[[ Task inputs open ]]

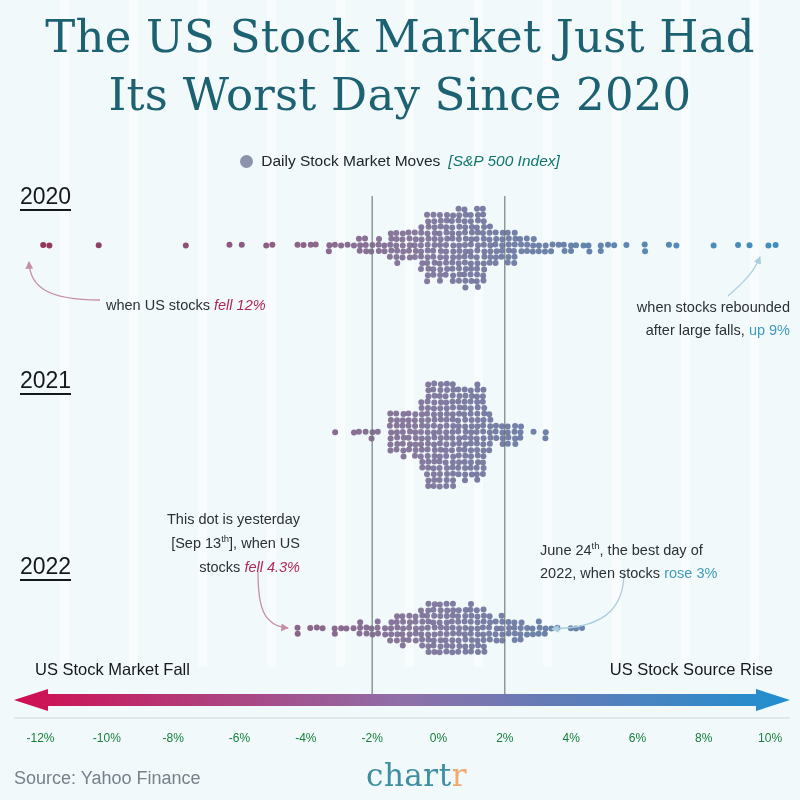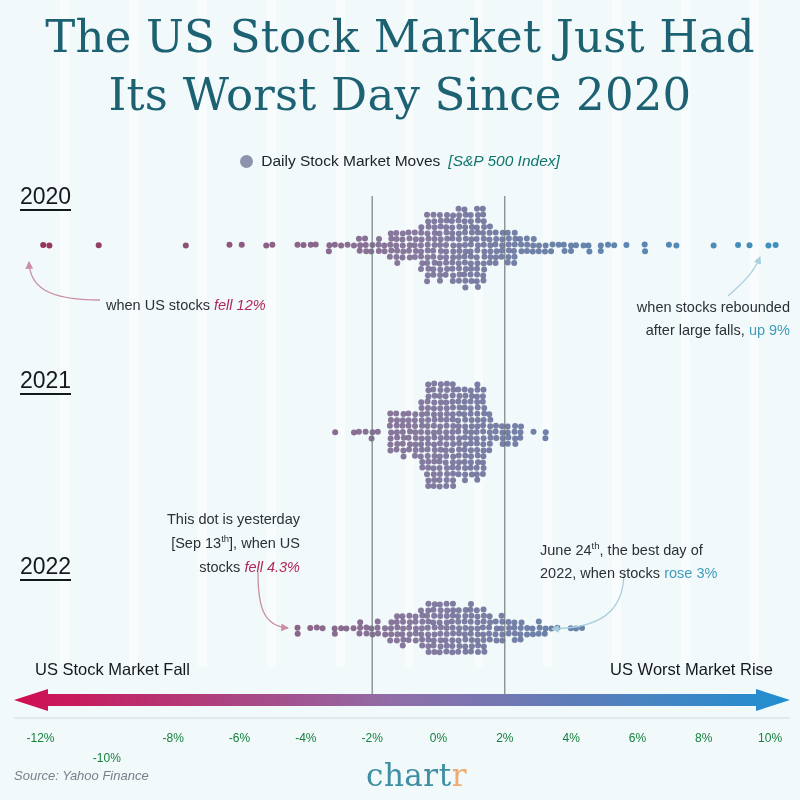--- a/index.html
+++ b/index.html
@@ -848,7 +848,7 @@
     </div>
 
     <div class="band-label" id="label-fall">US Stock Market Fall</div>
-    <div class="band-label" id="label-rise">US Worst Market Rise</div>
+    <div class="band-label" id="label-rise">US Stock Source Rise</div>
 
     <div id="ticks">
         <div class="tick" style="left: 40.5299px;">-12%</div>

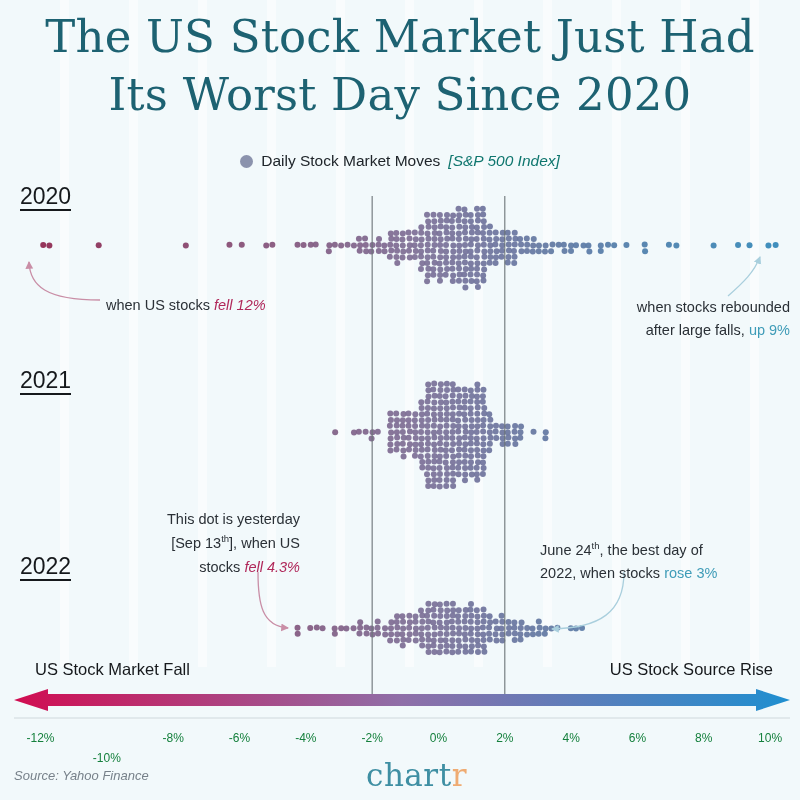--- a/index.html
+++ b/index.html
@@ -852,7 +852,7 @@
 
     <div id="ticks">
         <div class="tick" style="left: 40.5299px;">-12%</div>
-        <div class="tick" style="left: 106.855px; margin-top: 20px;">-10%</div>
+        <div class="tick" style="left: 106.855px;">-10%</div>
         <div class="tick" style="left: 173.179px;">-8%</div>
         <div class="tick" style="left: 239.504px;">-6%</div>
         <div class="tick" style="left: 305.829px;">-4%</div>

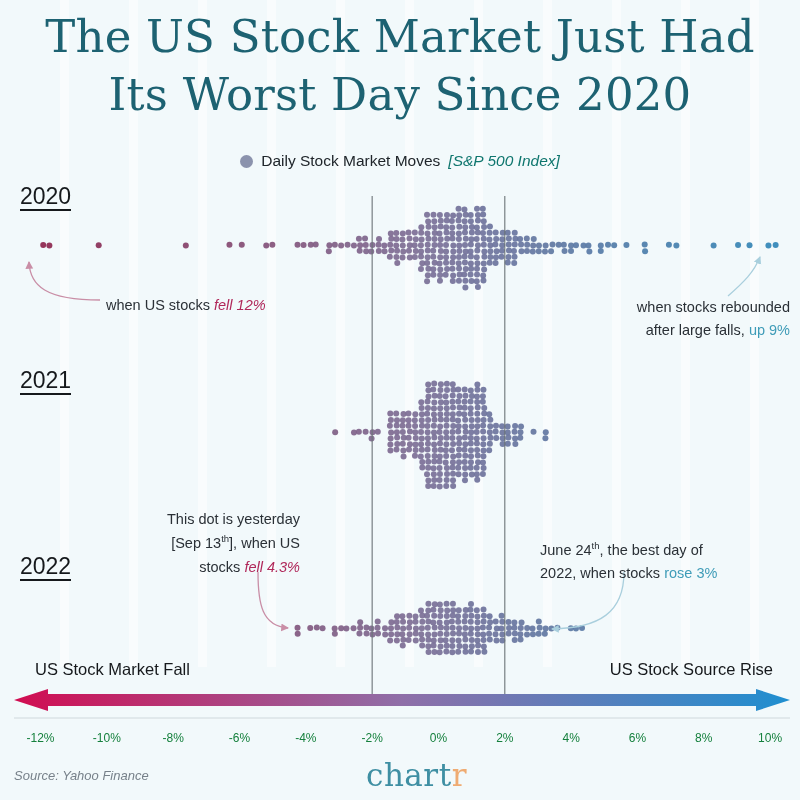--- a/index.html
+++ b/index.html
@@ -75,7 +75,7 @@
 
   
   .source{position:absolute;left:14px;top:768px;z-index:3;
-    font-size:13px;color:#77818a;font-style:italic;}
+    font-size:18px;color:#77818a;}
   .logo{position:absolute;left:0;right:0;top:757px;z-index:3;
     text-align:center;font-family:"DejaVu Serif", serif;
     font-size:31px;color:#3f8fa3;letter-spacing:.5px;padding-left:33px;}

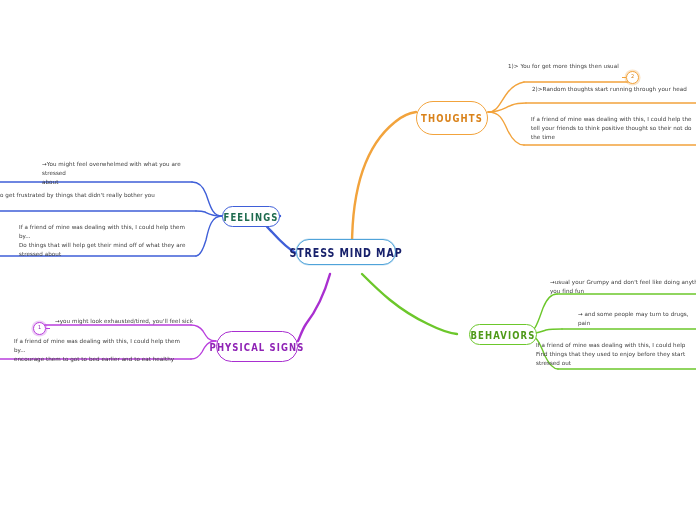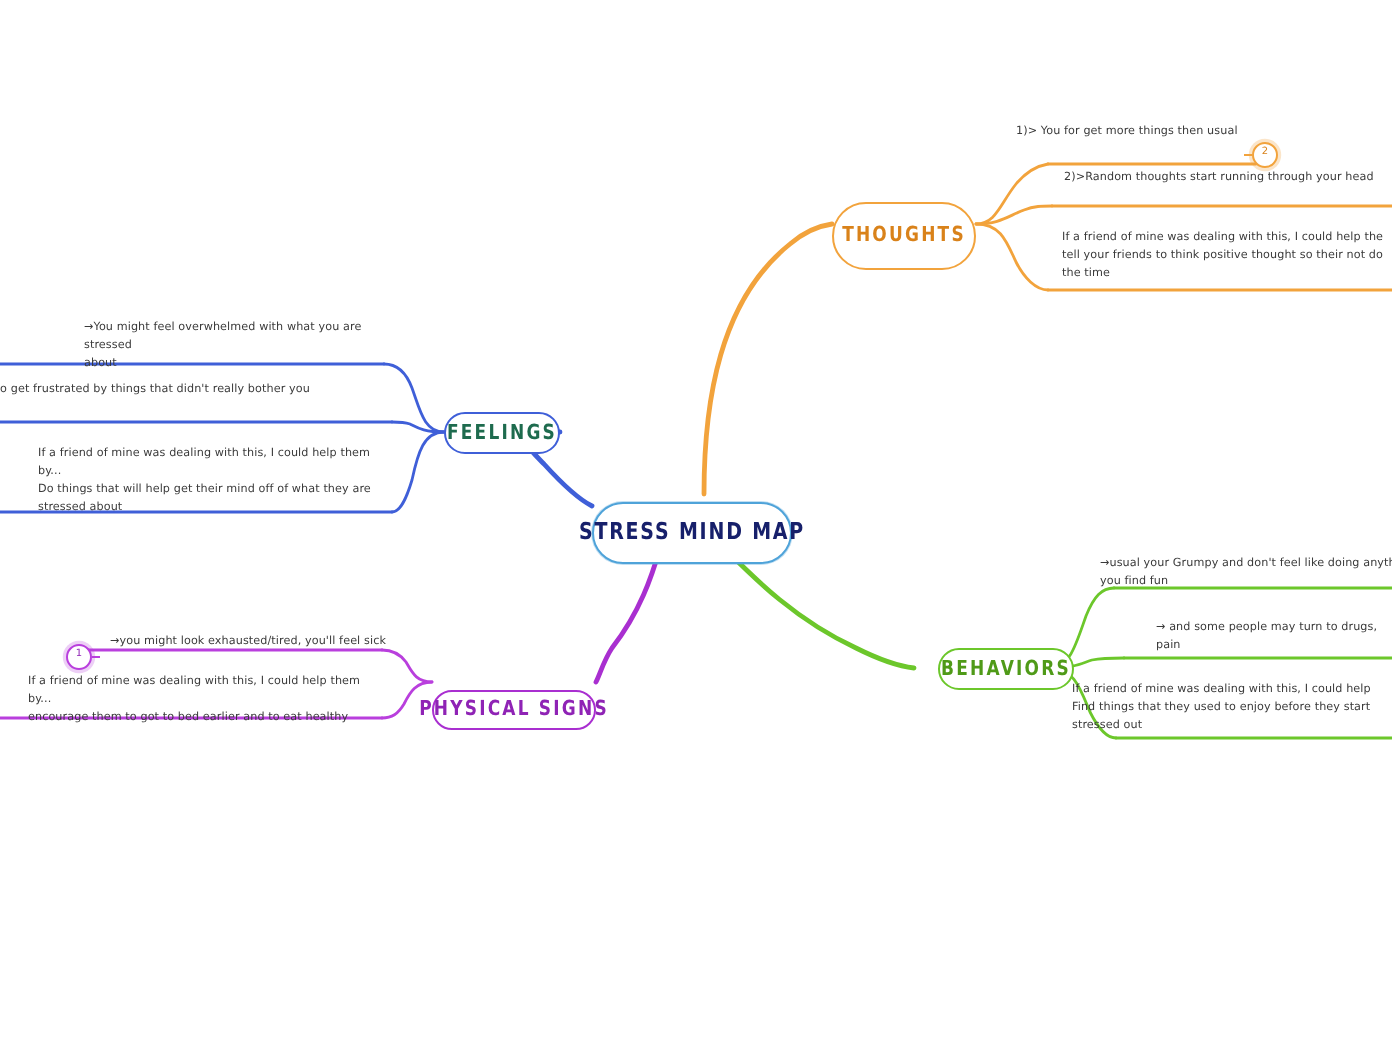--- a/index.html
+++ b/index.html
@@ -48,9 +48,9 @@
 
   #node-root {
     left: 296px;
-    top: 251px;
+    top: 239px;
     width: 100px;
-    height: 31px;
+    height: 26px;
     border-color: #4fa3d9;
     box-shadow: 0 0 0 0.5px rgba(79,163,217,0.35);
   }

[[ Task inputs closed ]]

# Task description
The expected output is every record above, copied exactly, without pictures.

# Answer to this problem
--- a/index.html
+++ b/index.html
@@ -848,7 +848,7 @@
     </div>
 
     <div class="band-label" id="label-fall">US Stock Market Fall</div>
-    <div class="band-label" id="label-rise">US Worst Market Rise</div>
+    <div class="band-label" id="label-rise">US Stock Source Rise</div>
 
     <div id="ticks">
         <div class="tick" style="left: 40.5299px;">-12%</div>

--- a/index.html
+++ b/index.html
@@ -852,7 +852,7 @@
 
     <div id="ticks">
         <div class="tick" style="left: 40.5299px;">-12%</div>
-        <div class="tick" style="left: 106.855px; margin-top: 20px;">-10%</div>
+        <div class="tick" style="left: 106.855px;">-10%</div>
         <div class="tick" style="left: 173.179px;">-8%</div>
         <div class="tick" style="left: 239.504px;">-6%</div>
         <div class="tick" style="left: 305.829px;">-4%</div>

--- a/index.html
+++ b/index.html
@@ -75,7 +75,7 @@
 
   
   .source{position:absolute;left:14px;top:768px;z-index:3;
-    font-size:13px;color:#77818a;font-style:italic;}
+    font-size:18px;color:#77818a;}
   .logo{position:absolute;left:0;right:0;top:757px;z-index:3;
     text-align:center;font-family:"DejaVu Serif", serif;
     font-size:31px;color:#3f8fa3;letter-spacing:.5px;padding-left:33px;}

--- a/index.html
+++ b/index.html
@@ -48,9 +48,9 @@
 
   #node-root {
     left: 296px;
-    top: 251px;
+    top: 239px;
     width: 100px;
-    height: 31px;
+    height: 26px;
     border-color: #4fa3d9;
     box-shadow: 0 0 0 0.5px rgba(79,163,217,0.35);
   }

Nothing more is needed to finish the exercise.